| Task instructions |
Beginning with the first entry, print all the records exactly.

Supplied data section start

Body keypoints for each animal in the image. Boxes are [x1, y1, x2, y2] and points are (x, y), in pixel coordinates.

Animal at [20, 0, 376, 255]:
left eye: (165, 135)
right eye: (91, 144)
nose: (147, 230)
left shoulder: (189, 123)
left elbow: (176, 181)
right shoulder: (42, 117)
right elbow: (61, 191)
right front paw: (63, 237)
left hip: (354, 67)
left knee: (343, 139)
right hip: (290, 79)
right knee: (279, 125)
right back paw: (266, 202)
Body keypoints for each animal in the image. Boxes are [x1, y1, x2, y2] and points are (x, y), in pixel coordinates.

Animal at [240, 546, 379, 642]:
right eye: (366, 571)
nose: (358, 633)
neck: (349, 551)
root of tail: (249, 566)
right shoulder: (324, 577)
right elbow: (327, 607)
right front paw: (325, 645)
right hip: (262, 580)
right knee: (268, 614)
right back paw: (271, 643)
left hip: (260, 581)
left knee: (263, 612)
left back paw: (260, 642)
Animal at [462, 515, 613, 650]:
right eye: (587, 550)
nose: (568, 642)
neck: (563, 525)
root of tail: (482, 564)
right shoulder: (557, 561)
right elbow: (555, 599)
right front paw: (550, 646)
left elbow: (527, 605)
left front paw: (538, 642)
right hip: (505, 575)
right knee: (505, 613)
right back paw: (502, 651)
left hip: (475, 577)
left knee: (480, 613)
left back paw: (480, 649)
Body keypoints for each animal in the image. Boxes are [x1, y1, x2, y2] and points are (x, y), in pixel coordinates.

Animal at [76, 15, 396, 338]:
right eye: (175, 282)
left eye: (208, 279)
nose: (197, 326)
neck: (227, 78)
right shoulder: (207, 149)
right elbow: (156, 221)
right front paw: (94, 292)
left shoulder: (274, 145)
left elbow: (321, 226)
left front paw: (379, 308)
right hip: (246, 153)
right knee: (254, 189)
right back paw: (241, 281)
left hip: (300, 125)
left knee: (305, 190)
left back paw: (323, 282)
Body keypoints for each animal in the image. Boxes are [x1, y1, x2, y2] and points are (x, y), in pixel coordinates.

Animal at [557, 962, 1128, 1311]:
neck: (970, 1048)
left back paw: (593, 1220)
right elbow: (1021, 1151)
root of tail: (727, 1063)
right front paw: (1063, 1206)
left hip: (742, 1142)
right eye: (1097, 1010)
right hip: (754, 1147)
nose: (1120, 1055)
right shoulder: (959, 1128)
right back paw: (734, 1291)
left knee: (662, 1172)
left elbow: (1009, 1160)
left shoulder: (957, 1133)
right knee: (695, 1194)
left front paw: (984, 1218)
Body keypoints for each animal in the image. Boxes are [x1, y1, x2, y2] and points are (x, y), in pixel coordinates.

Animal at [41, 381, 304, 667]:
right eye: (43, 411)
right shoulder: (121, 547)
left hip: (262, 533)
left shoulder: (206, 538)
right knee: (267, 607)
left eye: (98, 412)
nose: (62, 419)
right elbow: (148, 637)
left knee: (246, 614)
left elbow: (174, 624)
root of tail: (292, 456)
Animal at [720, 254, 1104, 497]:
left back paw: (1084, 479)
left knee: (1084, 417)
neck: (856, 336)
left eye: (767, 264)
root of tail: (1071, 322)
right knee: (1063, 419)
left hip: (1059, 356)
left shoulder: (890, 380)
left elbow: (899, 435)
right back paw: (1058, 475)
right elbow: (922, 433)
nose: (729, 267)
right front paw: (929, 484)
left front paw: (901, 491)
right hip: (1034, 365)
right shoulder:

Supplied data section end

| Your solution |
Body keypoints for each animal in the image. Boxes are [x1, y1, x2, y2] and points are (x, y), in pixel coordinates.

Animal at [20, 0, 376, 255]:
left eye: (165, 135)
right eye: (91, 144)
nose: (147, 230)
left shoulder: (189, 123)
left elbow: (176, 181)
right shoulder: (42, 117)
right elbow: (61, 191)
right front paw: (63, 237)
left hip: (354, 67)
left knee: (343, 139)
right hip: (290, 79)
right knee: (279, 125)
right back paw: (266, 202)
Body keypoints for each animal in the image. Boxes are [x1, y1, x2, y2] and points are (x, y), in pixel coordinates.

Animal at [240, 546, 379, 642]:
right eye: (366, 571)
nose: (358, 633)
neck: (349, 551)
root of tail: (249, 566)
right shoulder: (324, 577)
right elbow: (327, 607)
right front paw: (325, 645)
right hip: (262, 580)
right knee: (268, 614)
right back paw: (271, 643)
left hip: (260, 581)
left knee: (263, 612)
left back paw: (260, 642)
Animal at [462, 515, 613, 650]:
right eye: (587, 550)
nose: (568, 642)
neck: (563, 525)
root of tail: (482, 564)
right shoulder: (557, 561)
right elbow: (555, 599)
right front paw: (550, 646)
left elbow: (527, 605)
left front paw: (538, 642)
right hip: (505, 575)
right knee: (505, 613)
right back paw: (502, 651)
left hip: (475, 577)
left knee: (480, 613)
left back paw: (480, 649)
Body keypoints for each animal in the image. Boxes are [x1, y1, x2, y2] and points are (x, y), in pixel coordinates.

Animal at [76, 15, 396, 338]:
right eye: (175, 282)
left eye: (208, 279)
nose: (197, 326)
neck: (227, 78)
right shoulder: (207, 149)
right elbow: (156, 221)
right front paw: (94, 292)
left shoulder: (274, 145)
left elbow: (321, 226)
left front paw: (379, 308)
right hip: (246, 153)
right knee: (254, 189)
right back paw: (241, 281)
left hip: (300, 125)
left knee: (305, 190)
left back paw: (323, 282)
Body keypoints for each animal in the image. Boxes are [x1, y1, x2, y2] and points are (x, y), in pixel coordinates.

Animal at [557, 962, 1128, 1311]:
neck: (970, 1048)
left back paw: (593, 1220)
right elbow: (1021, 1151)
root of tail: (727, 1063)
right front paw: (1063, 1206)
left hip: (742, 1142)
right eye: (1097, 1010)
right hip: (754, 1147)
nose: (1120, 1055)
right shoulder: (959, 1128)
right back paw: (734, 1291)
left knee: (662, 1172)
left elbow: (1009, 1160)
left shoulder: (957, 1133)
right knee: (695, 1194)
left front paw: (984, 1218)
Body keypoints for each animal in the image. Boxes are [x1, y1, x2, y2] and points are (x, y), in pixel coordinates.

Animal at [41, 381, 304, 667]:
right eye: (43, 411)
right shoulder: (121, 547)
left hip: (262, 533)
left shoulder: (206, 538)
right knee: (267, 607)
left eye: (98, 412)
nose: (62, 419)
right elbow: (148, 637)
left knee: (246, 614)
left elbow: (174, 624)
root of tail: (292, 456)
Animal at [720, 254, 1104, 497]:
left back paw: (1084, 479)
left knee: (1084, 417)
neck: (856, 336)
left eye: (767, 264)
root of tail: (1071, 322)
right knee: (1063, 419)
left hip: (1059, 356)
left shoulder: (890, 380)
left elbow: (899, 435)
right back paw: (1058, 475)
right elbow: (922, 433)
nose: (729, 267)
right front paw: (929, 484)
left front paw: (901, 491)
right hip: (1034, 365)
right shoulder:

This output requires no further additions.